Sobre a perspectiva pré-milenista e sobre as concepções escatológicas do fundamentalismo trataremos mais adiante. O que nos interessa agora é como esse tipo de abordagem enfatiza uma face individualizada da escatologia. Em Hal Lindsey (1976) e outros autores ligados a essa corrente, temos um mundo degradado e sem esperanças onde as forças espirituais malignas têm o controle do poder político e do poder religioso. O anúncio da iminência do fim dos tempos e a falta de esperança em algum progresso do mundo acabam por levar o cristão a se isolar e “parece faltar qualquer responsabilidade ou engajamento social além da esfera privada”. Nesta perspectiva, “o Estado e o governo (...) são percebidos apenas como a besta apocalíptica (...) Dessa forma, uma retirada para a esfera privada é acoplada a uma escatologia supramundana que não transforma nosso mundo, mas o destrói” (Schwarz, 1995, p.524). Se o mundo satanizado está fadado à destruição e a redenção se dará além da história, por uma intervenção direta divina, a salvação se torna tão somente individual.
Quando, porém, as ênfases se colocam nas dimensões coletivas, a escatologia apresenta uma nova roupagem e uma nova postura para com a sociedade. Esse tipo de abordagem caracteriza-se por um grande interesse pelos problemas contemporâneos. “As estruturas sociais ganham, assim, a atenção primária nessa tentativa de relacionar a mensagem bíblica com as questões da atualidade” (SCHWARZ, 1995, p.525). A questão da esperança escatológica e as implicações intramundanas dessa esperança são marcas dessa linha, principalmente em Jürgen Moltmann (2004). Outros referenciais desse tipo de abordagem são os autores da chamada Teologia da Libertação e da Teologia Negra.
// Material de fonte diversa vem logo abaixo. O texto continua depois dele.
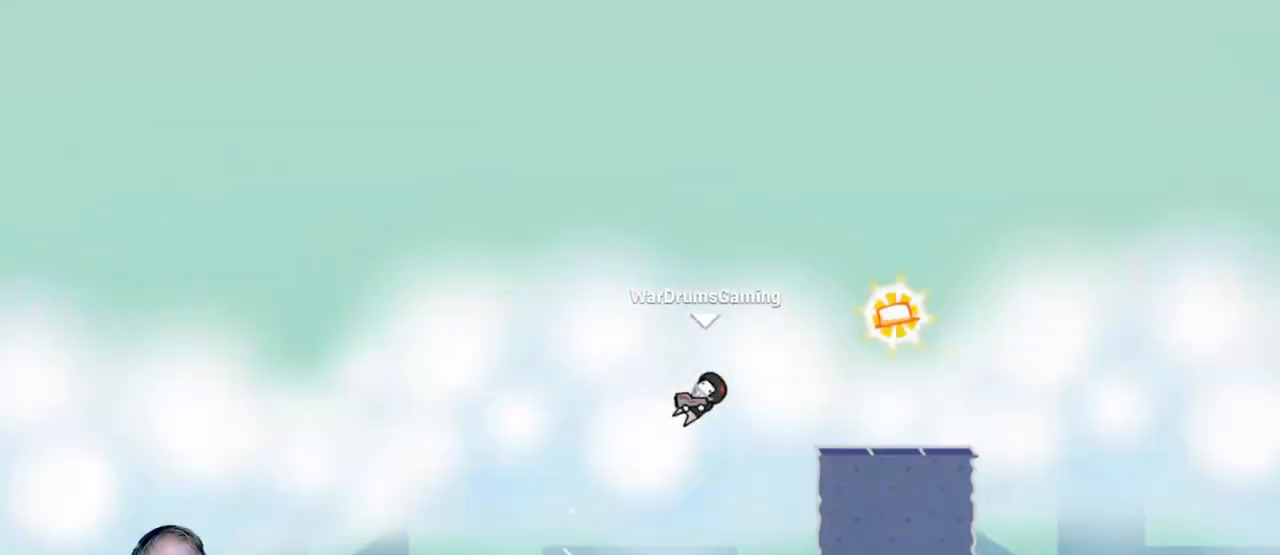
{"keys": ["d"], "mouse": [], "events": []}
As conseqüências da escatologia de ênfase individualizada podem ser bem retratadas dessa maneira: “Preocupa-se com a salvação da alma. Por isso a questão da transformação do mundo sempre lhe pareceu um desvio perigoso. A sua ética é individual e não social. Ela indica as marcas do comportamento do crente, adequado à sua condição de salvo” (ALVES, 2005, 257). Aliada a uma crença de que as profecias bíblicas sobre o final dos tempos estão se cumprindo no presente, tal concepção cria uma fé e uma visão da sociedade espiritualizada e maniqueísta levando o fiel ao escapismo.
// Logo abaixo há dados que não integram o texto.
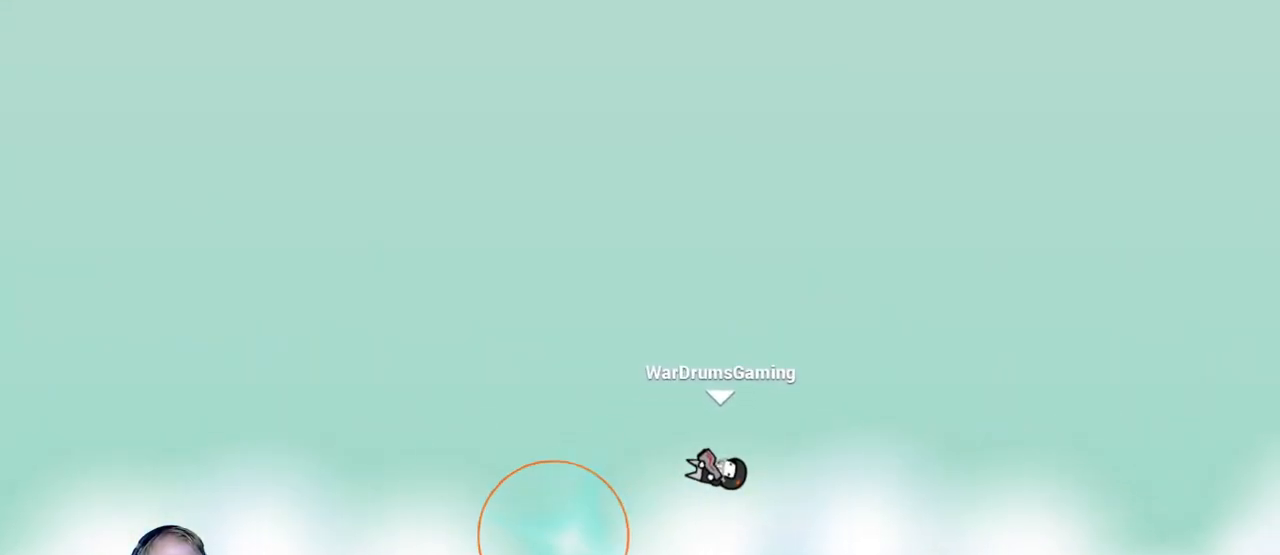
{"keys": ["d"], "mouse": [], "events": []}
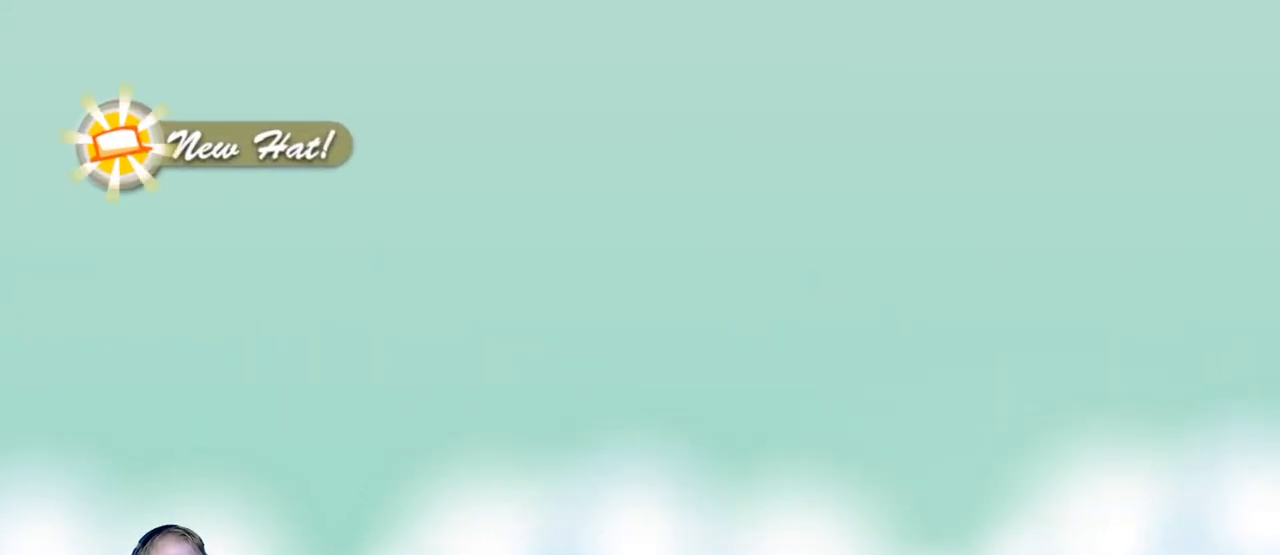
{"keys": [], "mouse": [], "events": [[150, "d", "up"]]}
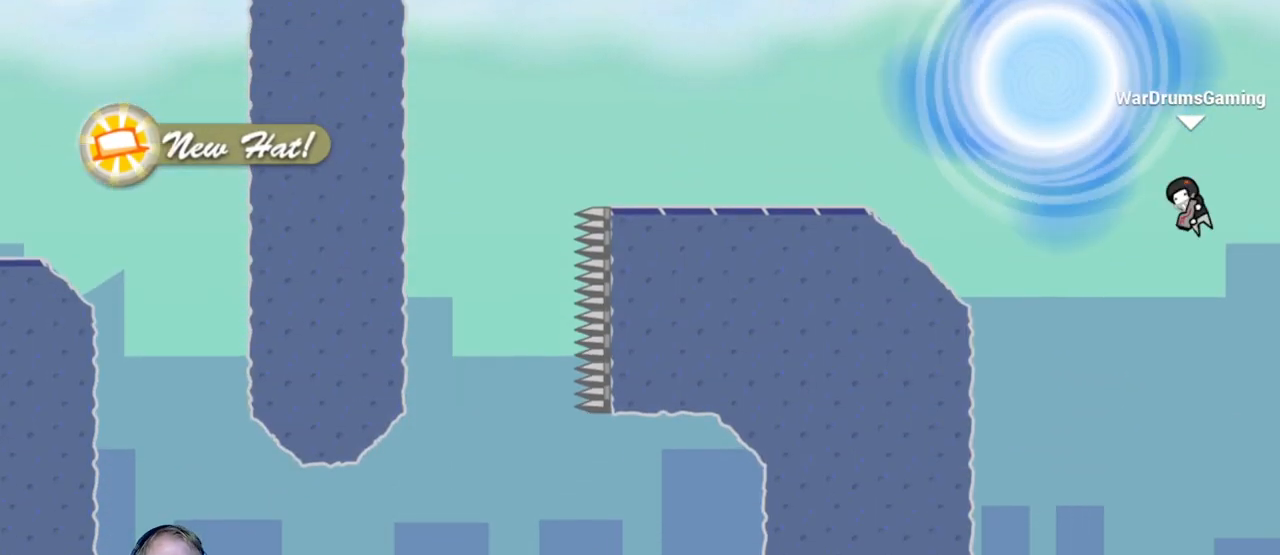
{"keys": [], "mouse": [], "events": []}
De que pentecostais estamos falando? Ao se escrever sobre os evangélicos no Brasil, qualquer estudioso do assunto tem que assumir a ingrata tarefa de tentar buscar alguma referência sobre o que é, de fato, seu objeto de pesquisa. A diversidade de crenças e concepções teológicas marca o cristianismo brasileiro, especialmente no seu veio não-católico. Por isso, pretendemos definir nosso objeto de estudo a partir de algumas crenças gerais que lhes são peculiares e extrapolam os limites denominacionais. Para o observador do campo religioso brasileiro, principalmente de tradição protestante, fica evidente que os dados do censo não demonstram, por sua limitação de pesquisa quantitativa, a verdadeira dimensão do crescimento do pentecostalismo. Esse movimento não está restrito às denominações confessadamente pentecostais e neo-pentecostais. Suas concepções já são aceitas por grande parte, para não dizer a maioria, dos membros de outras igrejas, principalmente nas chamadas protestantes históricas.
Portanto, mesmo correndo o risco da generalização excessiva, tentaremos falar de um pentecostalismo que tem as seguintes características: Crê na contemporaneidade dos chamados “dons do espírito”, entre os quais a glossolalia e as curas divinas; apresentam marcas profundas do impacto das igrejas da “terceira onda pentecostal”, de acordo com a definição de Paul Freston (1994b) ou igrejas de religiosidade pós-moderna de acordo com Mendonça (2006); faz uma leitura literalista e fundamentalista dos escritos sagrados; e aceitam com naturalidade a inserção de suas igrejas na política eleitoral, inclusive com seus candidatos oficiais.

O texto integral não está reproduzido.